» **TASK PROMPT**
Every line below between the one holding "Danish krone (DKK), 2020-12-11: 6.145" and the one holding "Euro (EUR), 2020-12-10: 0.8247 -> 0.8254", inclusive, should be copied exactly, and no other line.

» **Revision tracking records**
◆ ◆ ◆ ◆

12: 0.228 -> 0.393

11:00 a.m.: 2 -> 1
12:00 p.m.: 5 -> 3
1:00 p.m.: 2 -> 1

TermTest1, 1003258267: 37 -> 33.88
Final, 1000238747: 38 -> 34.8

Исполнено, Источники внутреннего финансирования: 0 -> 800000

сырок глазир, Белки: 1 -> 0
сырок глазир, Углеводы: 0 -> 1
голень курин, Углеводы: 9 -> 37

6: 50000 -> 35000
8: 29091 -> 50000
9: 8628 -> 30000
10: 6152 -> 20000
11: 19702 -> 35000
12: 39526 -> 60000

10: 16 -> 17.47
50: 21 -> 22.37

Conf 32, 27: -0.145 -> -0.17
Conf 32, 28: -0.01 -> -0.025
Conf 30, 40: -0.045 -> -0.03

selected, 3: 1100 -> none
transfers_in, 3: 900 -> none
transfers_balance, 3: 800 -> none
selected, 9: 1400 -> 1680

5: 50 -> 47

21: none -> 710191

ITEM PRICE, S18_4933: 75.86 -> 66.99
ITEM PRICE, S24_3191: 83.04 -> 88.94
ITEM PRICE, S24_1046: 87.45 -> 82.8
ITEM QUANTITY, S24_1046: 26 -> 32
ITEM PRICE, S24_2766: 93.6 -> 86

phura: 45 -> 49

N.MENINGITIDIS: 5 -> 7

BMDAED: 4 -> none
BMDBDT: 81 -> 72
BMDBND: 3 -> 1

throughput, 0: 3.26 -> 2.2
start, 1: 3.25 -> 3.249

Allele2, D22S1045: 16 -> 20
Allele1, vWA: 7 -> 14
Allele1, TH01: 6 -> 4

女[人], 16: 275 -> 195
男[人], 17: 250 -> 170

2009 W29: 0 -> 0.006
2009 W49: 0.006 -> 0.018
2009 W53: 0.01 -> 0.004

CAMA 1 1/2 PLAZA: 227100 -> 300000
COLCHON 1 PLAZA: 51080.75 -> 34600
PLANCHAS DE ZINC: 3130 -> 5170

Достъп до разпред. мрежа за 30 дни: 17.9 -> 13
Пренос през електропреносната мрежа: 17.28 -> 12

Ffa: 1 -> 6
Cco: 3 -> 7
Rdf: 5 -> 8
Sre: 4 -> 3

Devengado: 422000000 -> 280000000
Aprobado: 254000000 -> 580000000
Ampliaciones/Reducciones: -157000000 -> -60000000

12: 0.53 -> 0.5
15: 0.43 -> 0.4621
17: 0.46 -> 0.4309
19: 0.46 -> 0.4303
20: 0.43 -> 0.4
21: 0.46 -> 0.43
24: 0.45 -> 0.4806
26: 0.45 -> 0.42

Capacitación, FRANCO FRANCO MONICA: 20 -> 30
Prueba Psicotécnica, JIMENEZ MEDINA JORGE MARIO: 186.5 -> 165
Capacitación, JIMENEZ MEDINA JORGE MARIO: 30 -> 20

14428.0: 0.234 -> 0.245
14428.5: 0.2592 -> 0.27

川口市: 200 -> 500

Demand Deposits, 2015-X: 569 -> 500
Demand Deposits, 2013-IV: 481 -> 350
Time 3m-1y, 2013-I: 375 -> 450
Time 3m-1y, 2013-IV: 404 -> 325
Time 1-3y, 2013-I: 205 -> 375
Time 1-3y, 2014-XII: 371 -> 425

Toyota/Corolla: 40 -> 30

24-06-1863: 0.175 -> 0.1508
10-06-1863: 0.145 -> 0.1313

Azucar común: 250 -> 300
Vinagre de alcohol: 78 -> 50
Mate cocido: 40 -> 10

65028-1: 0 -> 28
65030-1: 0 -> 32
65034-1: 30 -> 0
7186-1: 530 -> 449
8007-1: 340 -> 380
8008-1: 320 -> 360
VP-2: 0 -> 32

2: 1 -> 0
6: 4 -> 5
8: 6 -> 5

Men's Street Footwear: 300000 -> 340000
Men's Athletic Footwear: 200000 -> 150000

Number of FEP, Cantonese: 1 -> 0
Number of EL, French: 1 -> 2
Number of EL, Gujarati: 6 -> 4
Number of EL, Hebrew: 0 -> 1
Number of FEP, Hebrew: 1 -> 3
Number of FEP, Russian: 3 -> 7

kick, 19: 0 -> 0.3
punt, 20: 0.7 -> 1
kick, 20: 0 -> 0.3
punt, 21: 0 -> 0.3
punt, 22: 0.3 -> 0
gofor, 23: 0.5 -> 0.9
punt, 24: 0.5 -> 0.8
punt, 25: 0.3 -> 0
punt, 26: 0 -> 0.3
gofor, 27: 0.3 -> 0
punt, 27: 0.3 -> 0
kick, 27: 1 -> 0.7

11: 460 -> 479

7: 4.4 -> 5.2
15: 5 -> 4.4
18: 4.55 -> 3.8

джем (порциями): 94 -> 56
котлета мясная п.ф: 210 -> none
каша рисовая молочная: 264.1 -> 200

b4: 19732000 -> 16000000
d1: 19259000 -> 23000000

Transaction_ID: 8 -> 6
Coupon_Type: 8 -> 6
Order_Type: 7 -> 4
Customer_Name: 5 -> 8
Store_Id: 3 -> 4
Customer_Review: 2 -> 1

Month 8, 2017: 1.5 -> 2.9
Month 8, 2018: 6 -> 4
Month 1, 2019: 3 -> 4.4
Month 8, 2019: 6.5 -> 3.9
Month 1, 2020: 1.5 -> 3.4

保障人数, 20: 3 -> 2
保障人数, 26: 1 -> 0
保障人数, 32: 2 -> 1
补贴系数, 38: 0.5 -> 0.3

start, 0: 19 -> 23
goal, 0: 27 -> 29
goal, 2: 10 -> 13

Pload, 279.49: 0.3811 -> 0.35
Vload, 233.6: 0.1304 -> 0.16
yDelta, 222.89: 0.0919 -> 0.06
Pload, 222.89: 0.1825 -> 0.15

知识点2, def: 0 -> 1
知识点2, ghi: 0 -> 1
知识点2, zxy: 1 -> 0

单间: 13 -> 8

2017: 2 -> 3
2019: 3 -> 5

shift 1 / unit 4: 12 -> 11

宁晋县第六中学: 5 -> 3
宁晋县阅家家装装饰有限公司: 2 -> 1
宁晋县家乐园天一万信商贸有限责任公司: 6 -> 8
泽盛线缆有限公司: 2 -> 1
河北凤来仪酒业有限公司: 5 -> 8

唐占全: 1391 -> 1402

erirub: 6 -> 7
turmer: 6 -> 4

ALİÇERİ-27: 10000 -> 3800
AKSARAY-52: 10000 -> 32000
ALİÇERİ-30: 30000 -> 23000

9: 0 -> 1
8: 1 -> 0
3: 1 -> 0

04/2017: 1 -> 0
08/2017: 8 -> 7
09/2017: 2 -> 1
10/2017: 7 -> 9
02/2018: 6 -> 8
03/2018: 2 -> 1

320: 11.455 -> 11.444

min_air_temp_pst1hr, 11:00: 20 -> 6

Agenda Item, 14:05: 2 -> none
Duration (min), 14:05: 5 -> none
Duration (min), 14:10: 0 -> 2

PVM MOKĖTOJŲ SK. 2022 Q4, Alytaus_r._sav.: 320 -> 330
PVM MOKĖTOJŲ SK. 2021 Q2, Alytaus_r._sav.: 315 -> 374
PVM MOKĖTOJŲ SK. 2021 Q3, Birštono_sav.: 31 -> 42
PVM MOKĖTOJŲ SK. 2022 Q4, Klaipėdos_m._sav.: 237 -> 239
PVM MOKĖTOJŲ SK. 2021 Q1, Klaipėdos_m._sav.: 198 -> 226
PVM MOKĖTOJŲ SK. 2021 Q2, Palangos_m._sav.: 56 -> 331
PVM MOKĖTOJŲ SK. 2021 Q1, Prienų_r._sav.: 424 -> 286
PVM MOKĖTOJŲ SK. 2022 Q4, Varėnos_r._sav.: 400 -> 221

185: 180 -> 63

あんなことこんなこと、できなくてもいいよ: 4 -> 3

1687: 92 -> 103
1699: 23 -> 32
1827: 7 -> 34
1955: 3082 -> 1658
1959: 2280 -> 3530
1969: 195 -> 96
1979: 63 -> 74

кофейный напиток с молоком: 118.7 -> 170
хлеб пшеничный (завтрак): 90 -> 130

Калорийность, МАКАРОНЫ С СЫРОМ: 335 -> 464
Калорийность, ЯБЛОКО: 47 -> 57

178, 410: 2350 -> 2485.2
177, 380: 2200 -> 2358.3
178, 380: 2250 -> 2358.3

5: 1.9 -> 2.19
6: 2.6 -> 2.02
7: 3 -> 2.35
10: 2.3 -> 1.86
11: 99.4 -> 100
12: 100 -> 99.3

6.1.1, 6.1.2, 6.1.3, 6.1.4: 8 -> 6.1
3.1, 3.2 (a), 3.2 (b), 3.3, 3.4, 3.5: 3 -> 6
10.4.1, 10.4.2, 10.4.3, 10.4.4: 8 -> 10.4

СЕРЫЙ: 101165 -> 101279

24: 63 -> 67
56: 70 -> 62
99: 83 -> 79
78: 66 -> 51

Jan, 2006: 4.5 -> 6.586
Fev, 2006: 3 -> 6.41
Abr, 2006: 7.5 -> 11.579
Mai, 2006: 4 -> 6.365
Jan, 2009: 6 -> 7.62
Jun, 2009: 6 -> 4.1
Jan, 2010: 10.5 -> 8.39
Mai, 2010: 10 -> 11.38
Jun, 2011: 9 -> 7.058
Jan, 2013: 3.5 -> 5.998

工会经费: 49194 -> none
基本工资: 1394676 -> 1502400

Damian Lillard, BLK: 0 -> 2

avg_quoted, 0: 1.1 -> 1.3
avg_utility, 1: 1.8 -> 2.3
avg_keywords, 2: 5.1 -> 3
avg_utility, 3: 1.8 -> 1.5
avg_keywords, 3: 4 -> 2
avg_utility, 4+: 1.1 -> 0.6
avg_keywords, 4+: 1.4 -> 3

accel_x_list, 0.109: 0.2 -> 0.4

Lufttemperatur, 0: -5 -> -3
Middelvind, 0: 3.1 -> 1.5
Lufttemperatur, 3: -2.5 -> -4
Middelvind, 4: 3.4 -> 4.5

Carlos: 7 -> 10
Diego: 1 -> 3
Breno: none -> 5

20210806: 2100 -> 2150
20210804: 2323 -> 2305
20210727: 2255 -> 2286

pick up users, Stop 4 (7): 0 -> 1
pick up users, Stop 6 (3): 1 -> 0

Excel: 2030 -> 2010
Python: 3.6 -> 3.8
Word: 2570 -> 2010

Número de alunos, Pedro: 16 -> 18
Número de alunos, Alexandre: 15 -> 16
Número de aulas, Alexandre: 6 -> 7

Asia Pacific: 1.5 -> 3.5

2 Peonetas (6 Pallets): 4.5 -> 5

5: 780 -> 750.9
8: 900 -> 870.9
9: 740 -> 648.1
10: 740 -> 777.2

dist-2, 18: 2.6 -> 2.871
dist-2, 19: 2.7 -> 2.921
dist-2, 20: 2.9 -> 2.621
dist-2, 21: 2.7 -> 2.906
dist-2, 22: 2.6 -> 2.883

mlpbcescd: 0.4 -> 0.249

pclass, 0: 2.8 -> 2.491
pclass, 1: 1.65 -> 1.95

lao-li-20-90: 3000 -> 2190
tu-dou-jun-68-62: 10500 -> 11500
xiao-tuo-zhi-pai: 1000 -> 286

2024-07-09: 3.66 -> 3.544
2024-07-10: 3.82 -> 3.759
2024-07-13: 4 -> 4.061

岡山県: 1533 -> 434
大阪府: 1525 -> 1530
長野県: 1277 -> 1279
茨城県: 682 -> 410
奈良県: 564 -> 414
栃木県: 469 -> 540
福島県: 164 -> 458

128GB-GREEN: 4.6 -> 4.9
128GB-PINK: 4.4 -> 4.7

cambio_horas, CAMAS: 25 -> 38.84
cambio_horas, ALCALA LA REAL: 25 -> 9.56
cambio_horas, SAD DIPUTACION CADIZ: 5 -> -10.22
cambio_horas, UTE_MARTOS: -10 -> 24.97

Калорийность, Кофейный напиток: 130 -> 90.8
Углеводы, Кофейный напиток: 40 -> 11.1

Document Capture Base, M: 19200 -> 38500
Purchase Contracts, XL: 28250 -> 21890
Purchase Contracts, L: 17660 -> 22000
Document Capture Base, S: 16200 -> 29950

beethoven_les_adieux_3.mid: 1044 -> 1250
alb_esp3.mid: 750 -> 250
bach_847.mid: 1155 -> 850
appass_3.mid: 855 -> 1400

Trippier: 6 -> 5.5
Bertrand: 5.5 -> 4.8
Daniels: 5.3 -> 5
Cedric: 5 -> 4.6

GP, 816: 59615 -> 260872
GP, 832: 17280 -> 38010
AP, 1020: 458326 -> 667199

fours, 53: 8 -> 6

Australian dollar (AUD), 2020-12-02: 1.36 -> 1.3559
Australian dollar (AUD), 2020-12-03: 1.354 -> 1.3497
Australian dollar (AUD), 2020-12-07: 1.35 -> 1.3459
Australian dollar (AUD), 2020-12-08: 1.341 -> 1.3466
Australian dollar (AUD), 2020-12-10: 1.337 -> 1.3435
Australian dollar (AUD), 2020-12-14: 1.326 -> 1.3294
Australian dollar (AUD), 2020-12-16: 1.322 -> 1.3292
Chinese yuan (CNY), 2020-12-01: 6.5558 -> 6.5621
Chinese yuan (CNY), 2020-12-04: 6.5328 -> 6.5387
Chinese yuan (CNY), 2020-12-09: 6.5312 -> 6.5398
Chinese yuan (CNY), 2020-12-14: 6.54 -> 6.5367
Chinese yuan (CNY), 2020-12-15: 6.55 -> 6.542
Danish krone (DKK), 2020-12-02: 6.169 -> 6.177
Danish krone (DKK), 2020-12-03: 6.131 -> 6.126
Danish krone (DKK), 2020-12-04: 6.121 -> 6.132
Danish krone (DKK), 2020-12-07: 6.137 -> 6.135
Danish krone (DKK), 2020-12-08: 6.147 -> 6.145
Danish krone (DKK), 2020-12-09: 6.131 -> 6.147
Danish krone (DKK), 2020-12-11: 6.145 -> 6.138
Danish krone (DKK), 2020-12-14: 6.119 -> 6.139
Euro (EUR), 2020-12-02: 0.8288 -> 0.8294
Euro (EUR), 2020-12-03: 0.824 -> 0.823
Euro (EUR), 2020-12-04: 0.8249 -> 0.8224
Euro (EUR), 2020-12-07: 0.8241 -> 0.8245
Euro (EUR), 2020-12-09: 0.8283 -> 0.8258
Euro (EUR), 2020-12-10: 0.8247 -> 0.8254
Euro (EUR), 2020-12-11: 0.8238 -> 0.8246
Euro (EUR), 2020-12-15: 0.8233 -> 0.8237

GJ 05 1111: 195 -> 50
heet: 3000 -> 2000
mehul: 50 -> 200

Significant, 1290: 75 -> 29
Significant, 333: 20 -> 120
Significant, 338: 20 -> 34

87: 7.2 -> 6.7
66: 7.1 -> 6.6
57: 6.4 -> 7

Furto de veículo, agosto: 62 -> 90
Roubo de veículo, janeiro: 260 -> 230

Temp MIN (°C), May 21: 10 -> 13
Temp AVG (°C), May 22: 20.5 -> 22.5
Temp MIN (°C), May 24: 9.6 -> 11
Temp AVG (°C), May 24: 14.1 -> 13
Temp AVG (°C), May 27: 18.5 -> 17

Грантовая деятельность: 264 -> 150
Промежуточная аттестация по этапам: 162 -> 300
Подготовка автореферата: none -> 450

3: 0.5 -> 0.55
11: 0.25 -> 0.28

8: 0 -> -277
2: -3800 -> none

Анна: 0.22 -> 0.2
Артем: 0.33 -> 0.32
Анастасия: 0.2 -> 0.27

◆ ◆ ◆ ◆

» **RESULT BELOW**
Danish krone (DKK), 2020-12-11: 6.145 -> 6.138
Danish krone (DKK), 2020-12-14: 6.119 -> 6.139
Euro (EUR), 2020-12-02: 0.8288 -> 0.8294
Euro (EUR), 2020-12-03: 0.824 -> 0.823
Euro (EUR), 2020-12-04: 0.8249 -> 0.8224
Euro (EUR), 2020-12-07: 0.8241 -> 0.8245
Euro (EUR), 2020-12-09: 0.8283 -> 0.8258
Euro (EUR), 2020-12-10: 0.8247 -> 0.8254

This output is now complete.